I am looking to get a replacement for my current bike which I use for recreational riding ie. no racing for me and in a small size so that I am less stretched out.
I am currently looking at the Spesh Elite compact but am left wondering whether the bottom of the range is a bad move. 

Can anyone tell me what difference there is between the frame of the expert or Pro and the elite? There is a big price difference but this in part reflects componentry. The wheels (Mavic sport) strike me as being a bit heavy but then I am no weight weaney so what would I know.

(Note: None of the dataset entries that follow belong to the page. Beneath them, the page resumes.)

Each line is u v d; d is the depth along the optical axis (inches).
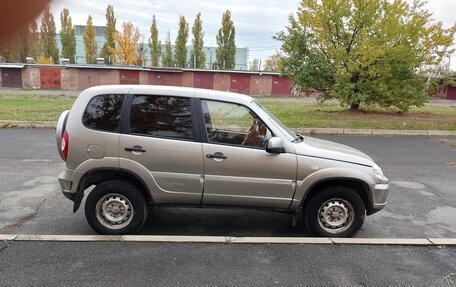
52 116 577.6
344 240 181.2
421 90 671.8
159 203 183.6
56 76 1529.3
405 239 185.2
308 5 660.1
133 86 185.5
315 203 185.2
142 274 147.0
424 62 653.9
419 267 159.8
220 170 179.3
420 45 641.6
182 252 166.2
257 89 1617.9
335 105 1039.6
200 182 179.6
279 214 222.4
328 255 167.8
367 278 149.6
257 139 183.8
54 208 219.5
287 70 689.0
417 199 257.1
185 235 189.5
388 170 336.8
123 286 138.4
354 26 643.5
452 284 147.0
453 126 569.6
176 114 181.6
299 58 677.3
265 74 1604.3
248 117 185.0
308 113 709.3
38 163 324.8
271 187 181.3
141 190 183.9
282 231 198.5
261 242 177.5
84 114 179.3
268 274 150.1
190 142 179.3
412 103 665.6
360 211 185.8
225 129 183.6
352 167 184.4
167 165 178.4
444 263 164.1
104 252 163.9
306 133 524.1
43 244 169.3
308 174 181.2
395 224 211.5
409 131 529.0
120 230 181.5
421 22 622.8
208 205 184.7
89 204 180.2
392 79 654.5
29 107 748.6
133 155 177.2
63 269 148.6
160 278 144.6
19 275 143.1
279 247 174.1
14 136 443.5
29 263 152.3
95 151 177.0
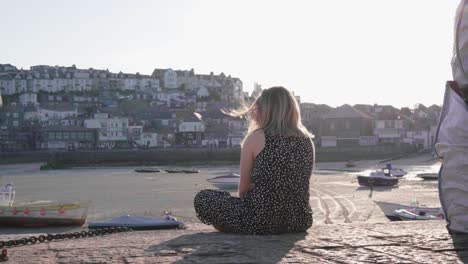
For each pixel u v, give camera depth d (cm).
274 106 477
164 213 3300
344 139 12462
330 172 7844
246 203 477
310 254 365
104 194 4725
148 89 19250
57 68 19925
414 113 14700
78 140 12469
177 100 17888
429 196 4409
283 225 471
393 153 11725
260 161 470
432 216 2811
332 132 12731
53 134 12256
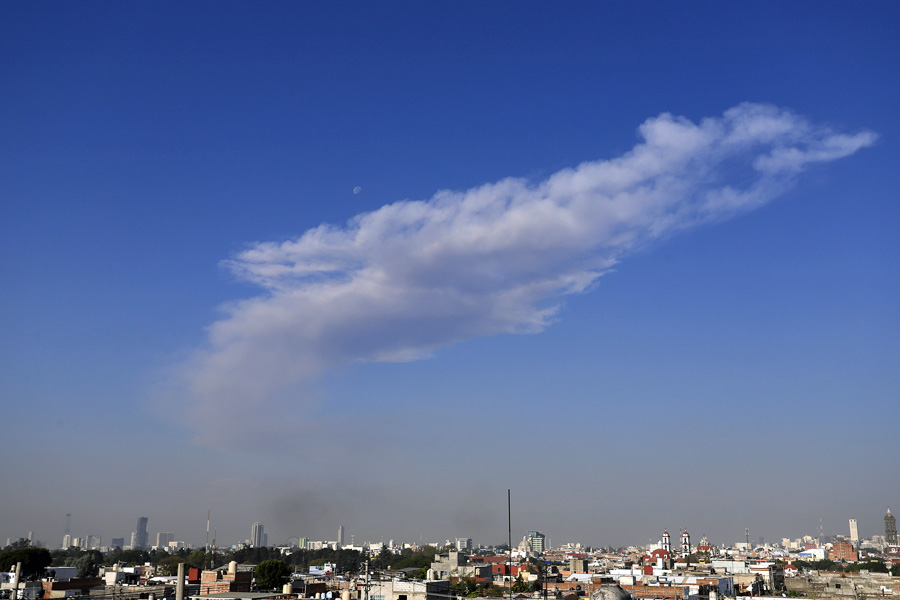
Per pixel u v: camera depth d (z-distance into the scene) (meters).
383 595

Any comments much appreciated


----------



## rbart4506 (Aug 4, 2004)

Have a look at this thread...

http://forums.roadbikereview.com/showthread.php?t=111710

Try a search too, you should find a lot of info on all the levels of the Roubaix...


----------



## BLACKSHEEP54 (May 7, 2007)

The Expert and Pro have the same frame, which is a step up from the Elite. The Pro has the best componets of the bunch. The Expert is probably the best bang for the buck IMO.


----------



## Stratmosphere (Feb 28, 2007)

Expert is the way. The newer frame design that has real benefits along with a value price. And you can choose from three configurations. I think the Compact Rival is the best for me.


----------



## TarBaby (Aug 16, 2007)

Thanks for comments.:thumbsup: The general concensus is that the Az1 frame of the roubaixexpert and above is better than the triple monoque (sp) of the roubaix elite. 
However, does this this flow on to notable chnages in vertical compliance, and if so do you believe this reflects the frame or the better quality wheels?


----------